---------- Data listing

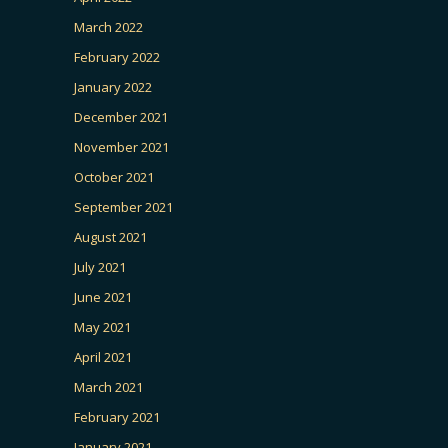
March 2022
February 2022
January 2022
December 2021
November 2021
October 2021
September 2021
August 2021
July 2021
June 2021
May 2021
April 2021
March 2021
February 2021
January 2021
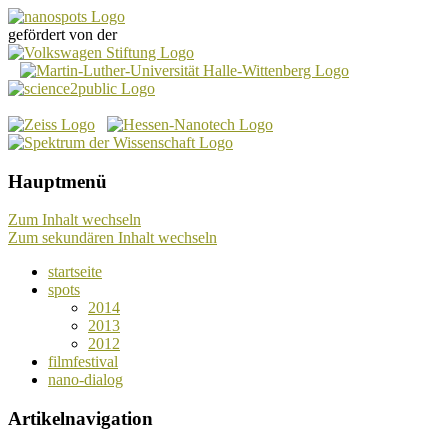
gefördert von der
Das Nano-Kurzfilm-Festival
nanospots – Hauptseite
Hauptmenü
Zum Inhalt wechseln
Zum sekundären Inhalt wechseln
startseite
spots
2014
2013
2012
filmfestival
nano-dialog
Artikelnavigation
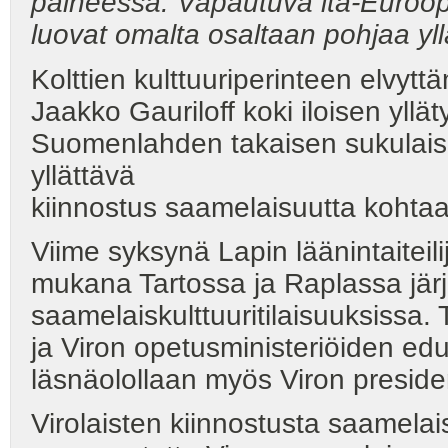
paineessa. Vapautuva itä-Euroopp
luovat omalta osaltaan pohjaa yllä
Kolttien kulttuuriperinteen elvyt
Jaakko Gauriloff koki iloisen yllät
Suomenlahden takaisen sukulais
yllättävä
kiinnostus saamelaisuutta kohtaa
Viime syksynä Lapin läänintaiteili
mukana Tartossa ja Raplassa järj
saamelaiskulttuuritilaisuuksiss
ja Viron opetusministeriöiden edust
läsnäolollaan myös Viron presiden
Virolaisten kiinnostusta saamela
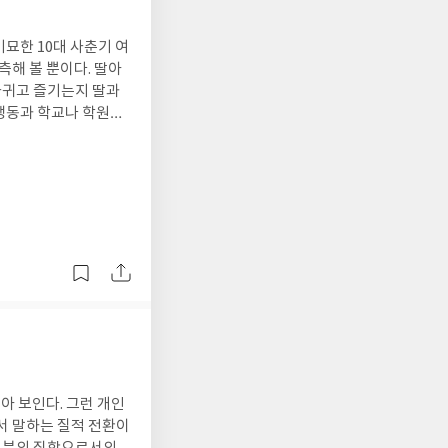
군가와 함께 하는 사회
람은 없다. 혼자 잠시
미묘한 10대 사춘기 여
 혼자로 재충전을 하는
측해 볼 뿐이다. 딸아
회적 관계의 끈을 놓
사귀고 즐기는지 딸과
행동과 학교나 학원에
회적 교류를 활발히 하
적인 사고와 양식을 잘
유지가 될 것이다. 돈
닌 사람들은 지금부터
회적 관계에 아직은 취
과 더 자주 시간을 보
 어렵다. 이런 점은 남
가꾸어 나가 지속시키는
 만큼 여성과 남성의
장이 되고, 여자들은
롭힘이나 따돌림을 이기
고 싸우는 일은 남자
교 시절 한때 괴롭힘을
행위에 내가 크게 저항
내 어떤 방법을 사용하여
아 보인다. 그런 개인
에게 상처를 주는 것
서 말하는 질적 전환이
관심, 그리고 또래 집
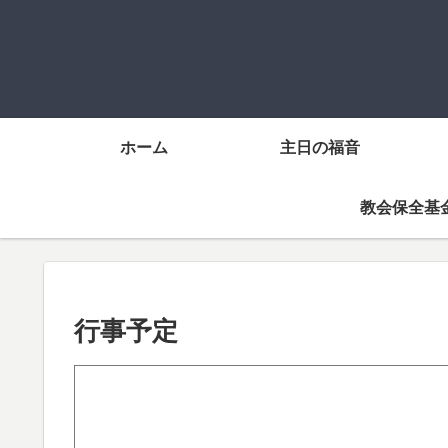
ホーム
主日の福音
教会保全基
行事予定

--------------------
---------- Data listing

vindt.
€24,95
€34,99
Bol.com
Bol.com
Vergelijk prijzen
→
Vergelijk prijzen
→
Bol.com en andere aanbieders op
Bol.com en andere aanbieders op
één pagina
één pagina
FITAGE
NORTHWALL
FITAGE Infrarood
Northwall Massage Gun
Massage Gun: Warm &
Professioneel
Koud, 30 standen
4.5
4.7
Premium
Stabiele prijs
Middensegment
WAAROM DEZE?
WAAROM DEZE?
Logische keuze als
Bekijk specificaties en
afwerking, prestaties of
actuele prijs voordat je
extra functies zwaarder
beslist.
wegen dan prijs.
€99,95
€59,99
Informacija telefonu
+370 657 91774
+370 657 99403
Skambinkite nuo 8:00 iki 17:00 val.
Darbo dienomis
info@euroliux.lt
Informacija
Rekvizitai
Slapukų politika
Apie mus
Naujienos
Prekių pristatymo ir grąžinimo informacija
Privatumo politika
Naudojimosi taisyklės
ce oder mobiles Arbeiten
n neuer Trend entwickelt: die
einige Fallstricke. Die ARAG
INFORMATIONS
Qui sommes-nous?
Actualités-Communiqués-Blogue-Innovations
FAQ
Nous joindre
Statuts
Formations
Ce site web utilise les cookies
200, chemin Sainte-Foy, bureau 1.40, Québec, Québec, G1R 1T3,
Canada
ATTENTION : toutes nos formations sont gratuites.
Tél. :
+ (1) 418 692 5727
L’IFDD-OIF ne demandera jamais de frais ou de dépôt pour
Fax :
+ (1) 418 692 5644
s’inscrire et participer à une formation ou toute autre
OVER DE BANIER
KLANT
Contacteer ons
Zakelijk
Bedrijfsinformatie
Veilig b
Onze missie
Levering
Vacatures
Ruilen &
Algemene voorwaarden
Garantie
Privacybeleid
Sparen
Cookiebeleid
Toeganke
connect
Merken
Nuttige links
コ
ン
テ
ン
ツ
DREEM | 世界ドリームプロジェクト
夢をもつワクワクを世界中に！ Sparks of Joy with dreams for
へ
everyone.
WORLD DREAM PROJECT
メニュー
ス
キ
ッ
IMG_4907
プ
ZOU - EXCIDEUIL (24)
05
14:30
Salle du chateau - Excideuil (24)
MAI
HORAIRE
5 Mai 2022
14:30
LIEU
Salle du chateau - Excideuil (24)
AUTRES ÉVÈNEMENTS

--------------------

Write out again, word for word, the lines starting with the line that contains "paineessa. Vapautuva itä-Euroopp" and going on through the line that contains "saamelaiskulttuuritilaisuuksiss", including both of those lines.

> **Output for this task**:
paineessa. Vapautuva itä-Euroopp
luovat omalta osaltaan pohjaa yllä
Kolttien kulttuuriperinteen elvyt
Jaakko Gauriloff koki iloisen yllät
Suomenlahden takaisen sukulais
yllättävä
kiinnostus saamelaisuutta kohtaa
Viime syksynä Lapin läänintaiteili
mukana Tartossa ja Raplassa järj
saamelaiskulttuuritilaisuuksiss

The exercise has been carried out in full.